In Hydrodynamic suspended blood pump, surfaces of rotor and pump valute were designed specifically with different shapes, a thin layer of blood can enter the space between the two surfaces. When the rotor speed reaches a certain threshold, local high-pressure area will appear in the liquid films, and the surfaces on both sides will be split open to enable non-contact support. Although the hydraulic suspension has no mechanical contact, the liquid film thickness must be very thin to produce stable supporting force. The shear stress of blood in the liquid film is far higher than the normal physiological value, it is possible to cause greater blood damage. In a hydraulic suspension device, blood flow in the suspension gap produces suspension force and causes blood damage, so that the increased suspension force must be at the cost of greater blood damage, and vice versa, thus the hemocompatibility has limited room for improvement due to this restraining relationship at the basic principle level.

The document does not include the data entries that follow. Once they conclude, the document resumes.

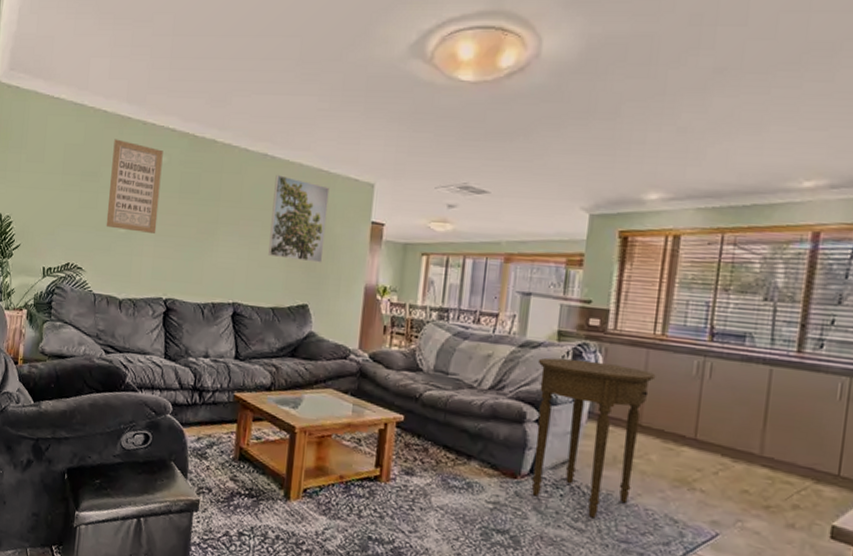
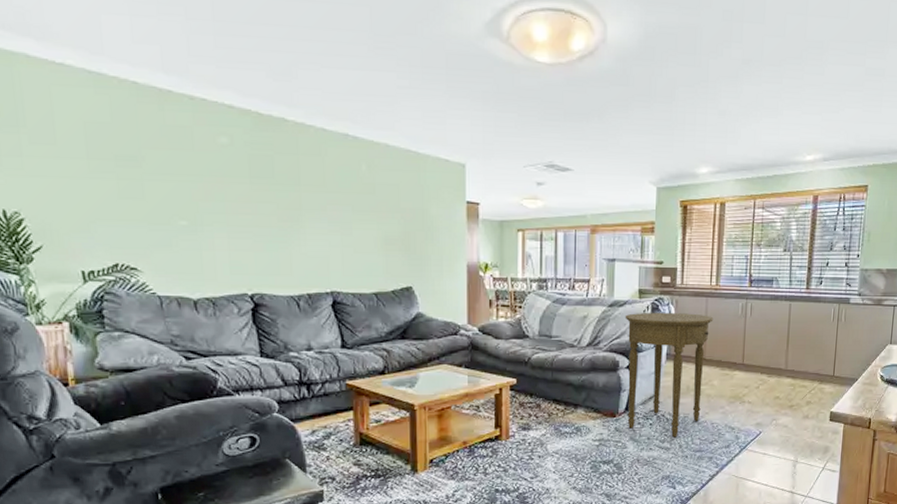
wall art: present [106,139,163,233] -> none [153,116,228,224]
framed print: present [268,175,330,263] -> none [360,156,422,245]

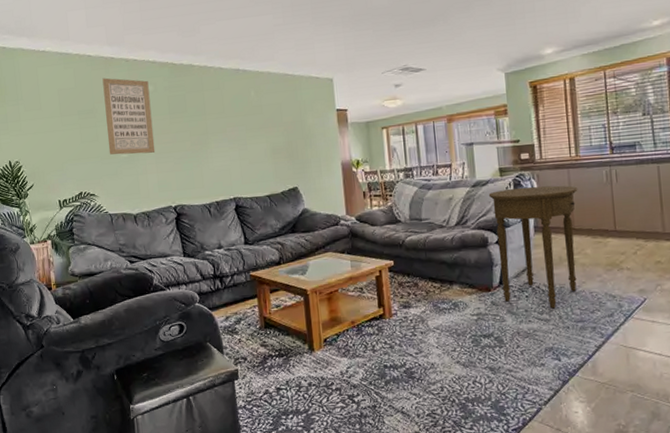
wall art: none [153,116,228,224] -> present [102,77,156,155]

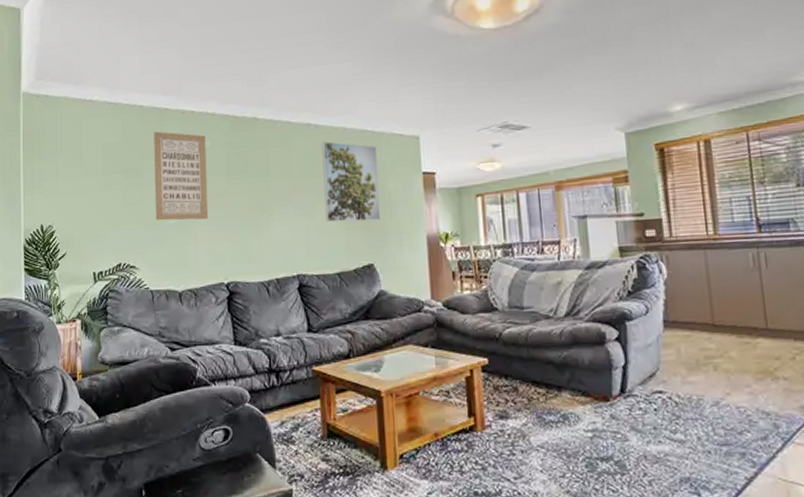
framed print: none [249,84,303,153] -> present [322,141,381,222]
side table: present [488,185,578,309] -> none [606,270,719,427]

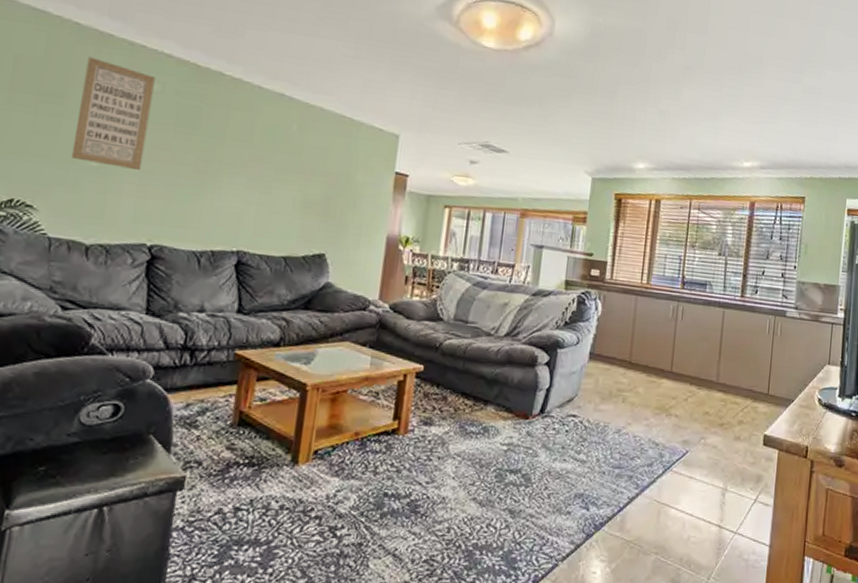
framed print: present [322,141,381,222] -> none [281,117,353,211]

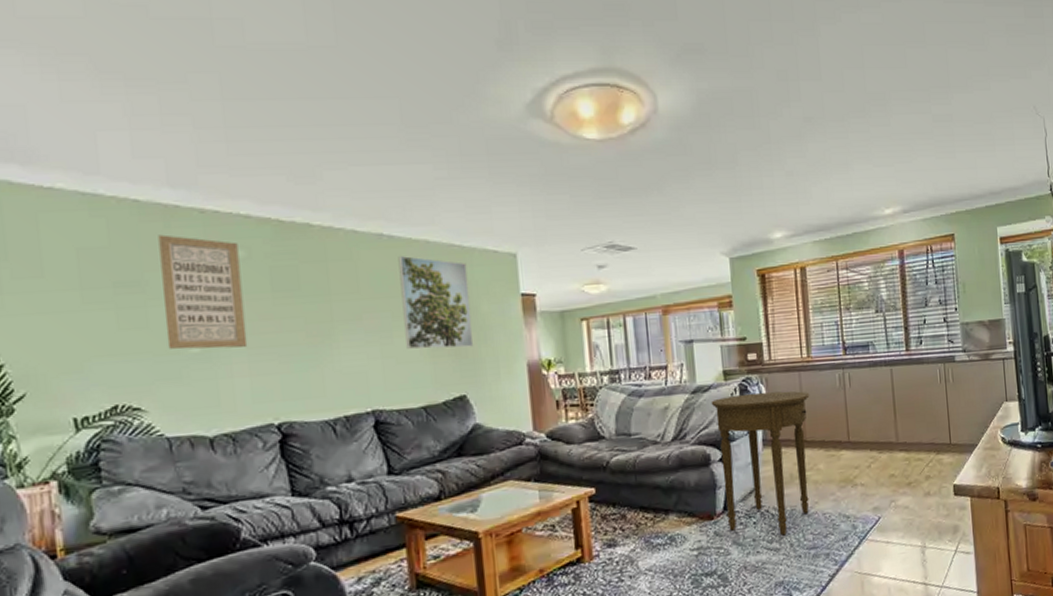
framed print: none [281,117,353,211] -> present [398,256,474,350]
side table: none [541,305,643,449] -> present [711,391,810,536]

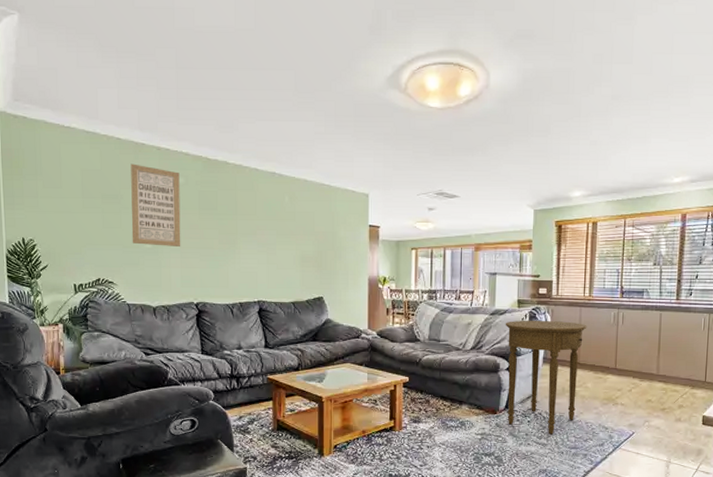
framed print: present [398,256,474,350] -> none [284,190,332,262]

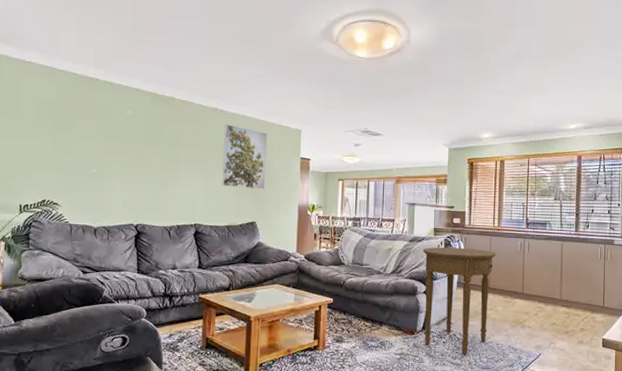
wall art: present [131,163,181,246] -> none [79,96,129,172]
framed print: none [284,190,332,262] -> present [222,124,268,190]

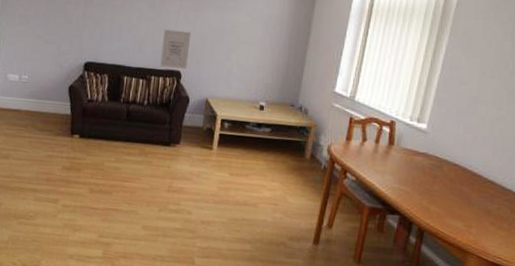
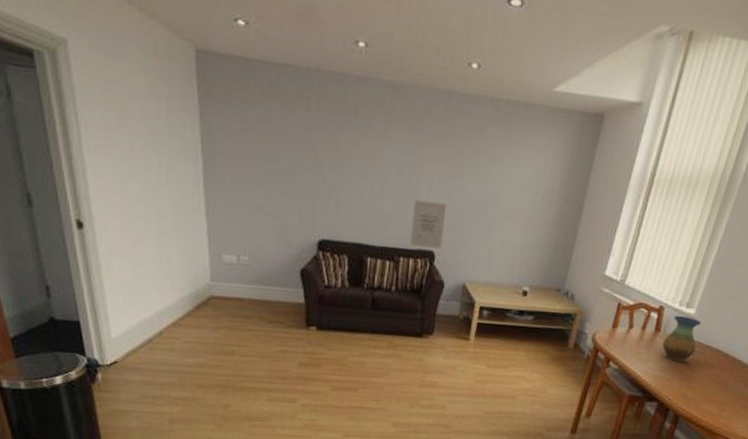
vase: none [398,129,434,175] -> present [662,315,701,362]

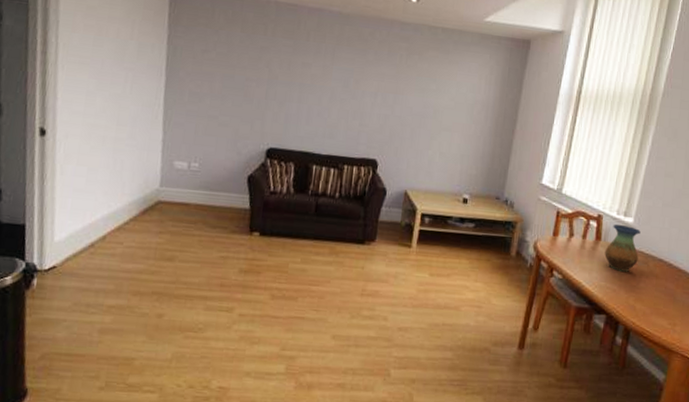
wall art: present [410,200,447,250] -> none [354,112,390,158]

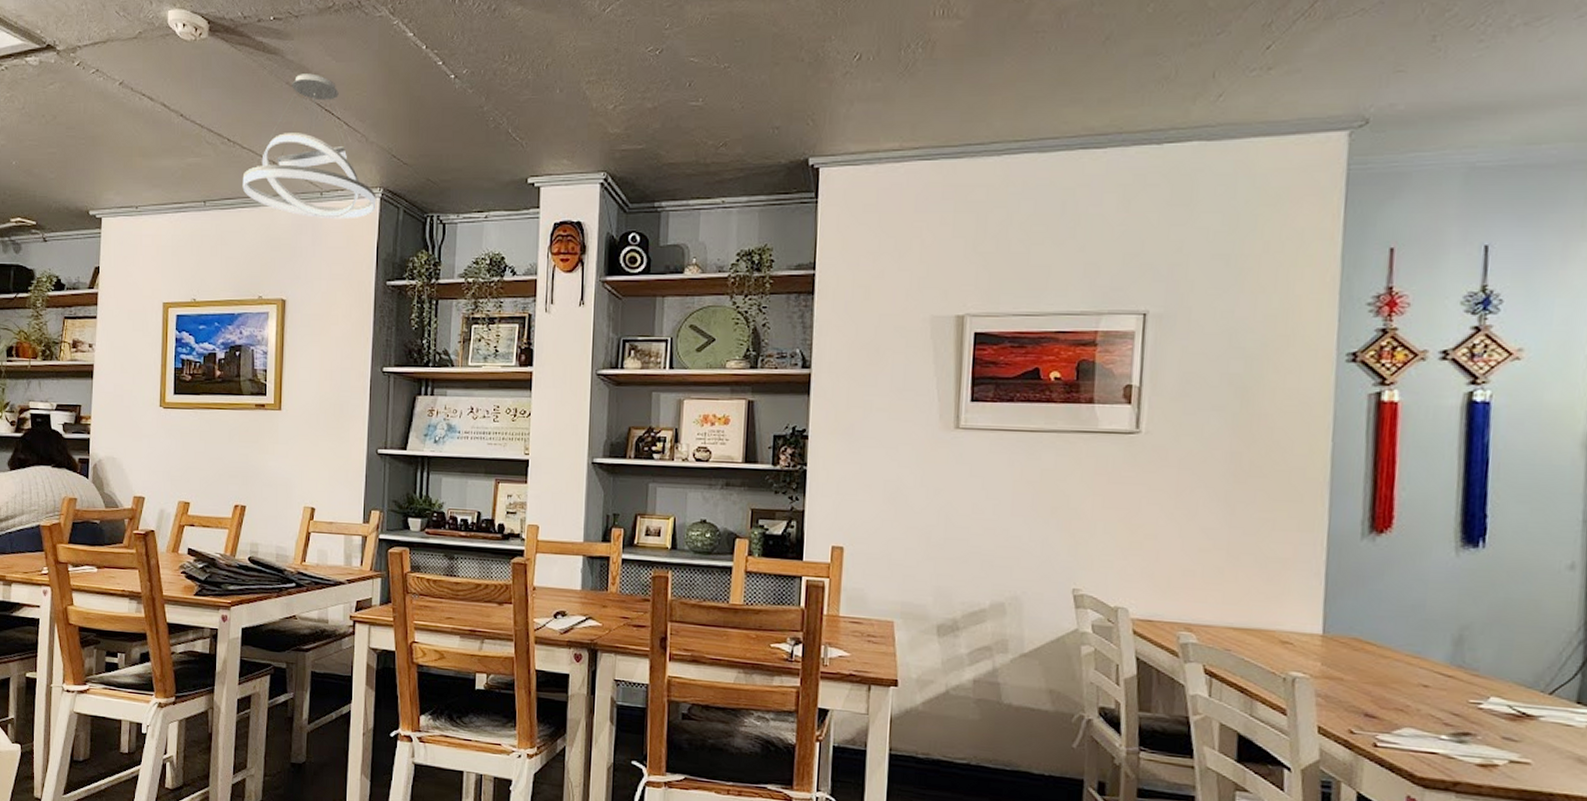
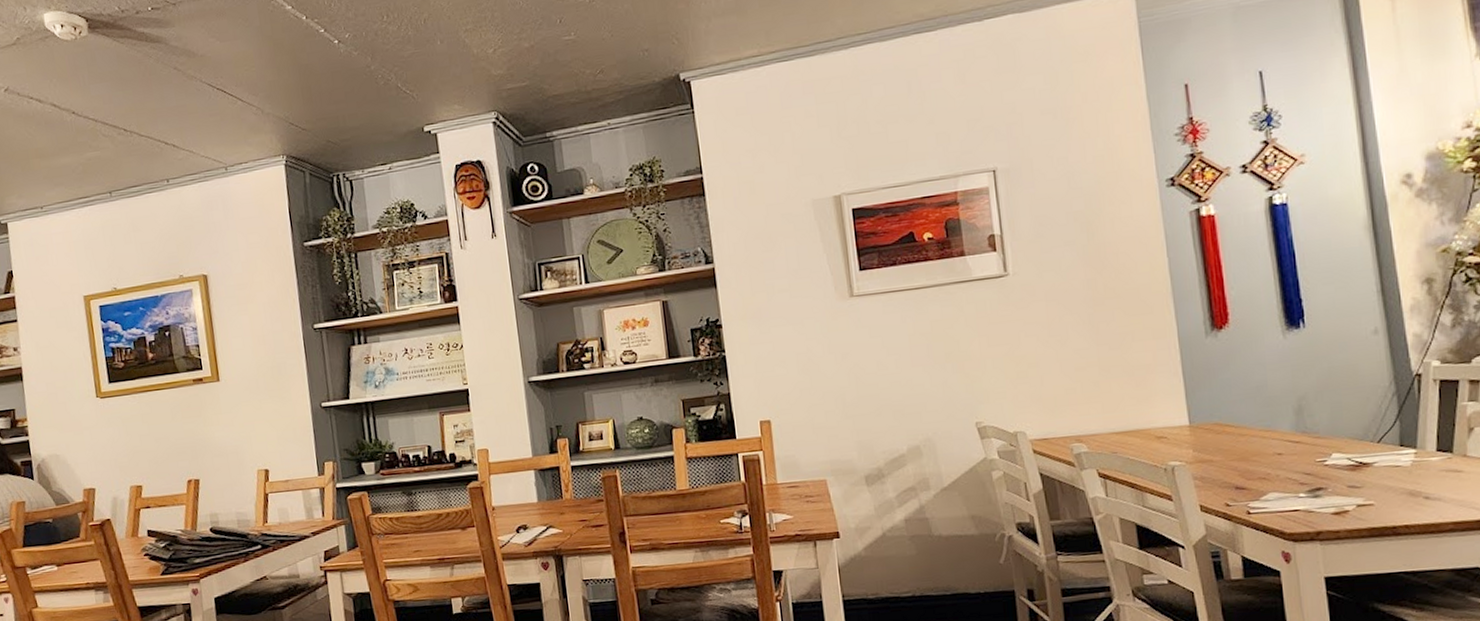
pendant light: present [242,73,376,220] -> none [144,56,282,193]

In a fully maglev suspension VAD, a series of magnets and electrically charged coils are arranged inside the rotor and pump valute to generate magnetic force (non-contact force), which keeps the rotor in the stable suspension. This support pattern can give rise to a much larger suspension gap than hydraulic suspension, preventing blood from damage caused by excessive shear stress from running through bearing. Moreover, because the magnetic force is not related to the blood flow in the suspension gap, when design the suspension gap-flow path, the sole consideration is given to best hemocompatibility to enable smoothest blood flow and blood flow scours the surface of each component without being hampered by the design requirements of the suspension force, thus to avoid thrombus formation.